How many of those oilfield workers weigh half a ton and wear steel shoes?


----------



## hippichick (Aug 25, 2010)

freemotion said:
			
		

> hippichick said:
> 
> 
> 
> ...


Haha, good point.    Not many, I hope, although some of those boys are hefty eaters.  But some of the pipe used weighs quite a bit, I'm told.  And, believe me, these oilfield workers aren't the gentlest of guys.  

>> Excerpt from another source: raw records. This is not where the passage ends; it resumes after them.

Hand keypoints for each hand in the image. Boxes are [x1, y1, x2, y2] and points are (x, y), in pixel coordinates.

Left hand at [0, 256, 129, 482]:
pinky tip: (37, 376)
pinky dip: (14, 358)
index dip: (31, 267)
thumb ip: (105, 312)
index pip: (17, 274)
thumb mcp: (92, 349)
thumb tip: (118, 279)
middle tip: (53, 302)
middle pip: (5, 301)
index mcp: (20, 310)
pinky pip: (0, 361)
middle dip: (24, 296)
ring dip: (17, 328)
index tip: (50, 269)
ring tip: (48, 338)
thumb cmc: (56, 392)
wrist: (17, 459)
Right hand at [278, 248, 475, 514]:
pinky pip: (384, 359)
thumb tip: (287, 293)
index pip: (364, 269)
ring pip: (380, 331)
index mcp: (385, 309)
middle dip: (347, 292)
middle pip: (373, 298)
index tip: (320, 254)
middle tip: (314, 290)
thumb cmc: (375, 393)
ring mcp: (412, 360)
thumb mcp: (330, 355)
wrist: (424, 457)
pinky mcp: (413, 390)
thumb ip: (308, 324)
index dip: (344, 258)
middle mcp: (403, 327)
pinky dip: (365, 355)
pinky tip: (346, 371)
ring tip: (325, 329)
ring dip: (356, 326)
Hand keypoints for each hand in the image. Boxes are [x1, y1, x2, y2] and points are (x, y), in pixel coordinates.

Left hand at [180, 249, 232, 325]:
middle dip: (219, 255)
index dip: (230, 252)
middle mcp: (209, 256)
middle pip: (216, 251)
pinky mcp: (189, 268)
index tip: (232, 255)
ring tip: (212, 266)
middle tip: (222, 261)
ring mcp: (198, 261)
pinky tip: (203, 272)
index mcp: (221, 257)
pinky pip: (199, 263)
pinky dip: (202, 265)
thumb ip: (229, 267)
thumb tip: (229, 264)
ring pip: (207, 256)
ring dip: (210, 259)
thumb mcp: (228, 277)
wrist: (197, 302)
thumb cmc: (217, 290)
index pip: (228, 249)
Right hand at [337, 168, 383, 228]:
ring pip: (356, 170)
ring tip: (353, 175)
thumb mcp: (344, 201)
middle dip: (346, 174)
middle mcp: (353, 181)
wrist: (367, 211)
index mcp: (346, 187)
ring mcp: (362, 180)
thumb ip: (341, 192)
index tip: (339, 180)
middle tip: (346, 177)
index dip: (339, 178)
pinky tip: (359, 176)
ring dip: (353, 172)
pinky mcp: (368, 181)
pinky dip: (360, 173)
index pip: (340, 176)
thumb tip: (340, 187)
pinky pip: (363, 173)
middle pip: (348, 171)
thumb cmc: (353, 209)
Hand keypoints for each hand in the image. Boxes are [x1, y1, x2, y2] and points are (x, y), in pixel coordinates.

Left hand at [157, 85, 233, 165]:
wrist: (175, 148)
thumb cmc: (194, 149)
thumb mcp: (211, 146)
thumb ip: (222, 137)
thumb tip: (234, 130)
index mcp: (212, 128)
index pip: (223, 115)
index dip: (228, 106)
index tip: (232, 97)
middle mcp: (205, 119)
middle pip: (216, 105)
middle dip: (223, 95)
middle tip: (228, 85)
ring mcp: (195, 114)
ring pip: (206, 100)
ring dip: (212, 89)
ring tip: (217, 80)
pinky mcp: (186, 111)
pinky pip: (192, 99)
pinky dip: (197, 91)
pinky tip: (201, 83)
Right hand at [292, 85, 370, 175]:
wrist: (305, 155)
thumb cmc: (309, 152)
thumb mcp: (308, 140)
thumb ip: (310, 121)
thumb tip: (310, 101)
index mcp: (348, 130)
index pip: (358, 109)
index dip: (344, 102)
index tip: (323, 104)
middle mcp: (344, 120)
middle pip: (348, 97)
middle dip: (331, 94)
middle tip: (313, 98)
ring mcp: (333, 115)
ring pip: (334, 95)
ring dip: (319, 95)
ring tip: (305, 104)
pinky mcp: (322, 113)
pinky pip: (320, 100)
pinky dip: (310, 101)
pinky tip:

Oh, and half a ton-I gotta do better than that.  I've got a Belgian who weighs a ton or more-depending on how much I'm feeding him.  Right now, he's on a diet.  lol  Of course, he's the one who's never fallen.  Go figure...


----------



## Bossroo (Aug 25, 2010)

hippichick said:
			
		

> Bossroo said:
> 
> 
> 
> ...


Yup !!!  I used one to grind an unever concrete slab in a house prior to installing floor tile.  Works great ... just keep it moving like a floor sander or you can make a round hole real quick.


----------



## ducks4you (Sep 2, 2010)

I know that we just offer suggestions, here, but, seriously, the best solution for you is rubber mats.  I TOTALLY agree with Pat--get them textured or not.  I have about 20 mats in my 3 stall barn, 5 more that I use in my horse trailer (2 are 2 x 6ft, 3 are 4 x 8ft.)  Some are 1/4 inch, which I roll from the skinny side as tight as is possible, that grab the ends--rolling stiffens the rubber and it's easy to take them in and out of the trailer.
Back to your BARN:  I use 1/2 inch rubber mats in the stalls, and 1/4 inch mats in the aisle-ways.  To move the 1/2 mats (which are REALLY heavy and bulky) I fold them in half, and drag them to where I need to, in order to clean the cement underneath, etc.

I don't know about you but I slipped on my cement sidewalk last winter, when we had black ice.  Don't know how, but I totally relaxed as I did, essentially a 'prat fall', flat on my back, so I wasn't hurt.  IF I had stiffened up, I would have broken something.  Not to sound like a bad animal owner, but in the last 1980's I had a pony that slipped on the ice on DIRT, and messed up her knee--on dirt.
The mats are great.  You can stack, store, or even sell them, if you need to in the future.  *Just because the cement surface is abrasive, it doesn't mean you or your horses won't trip and go down on them. * It's just MHO, but I love my cement barn floor and I love the rubber mats on top of it.


----------



## hippichick (Feb 12, 2011)

Just want to update on this.  I'd like to thank Mea for recommending the barn calcite.  I found some at Tractor Supply, and it works very well.  We've had a very rainy winter here-as usual.  I sprinkle the barn calcite on the concrete anytime it gets wet, and it really works to keep the horses from slipping.  I haven't had a horse lose his footing in the barn since I started using this product.  And, the best part is, it's very inexpensive-around $2.99 per bag-50 lb bag, I think.  Anyway, just in case anyone is having this problem, this stuff really works.  Thanks again Mea for the advice! Appreciate the help.


----------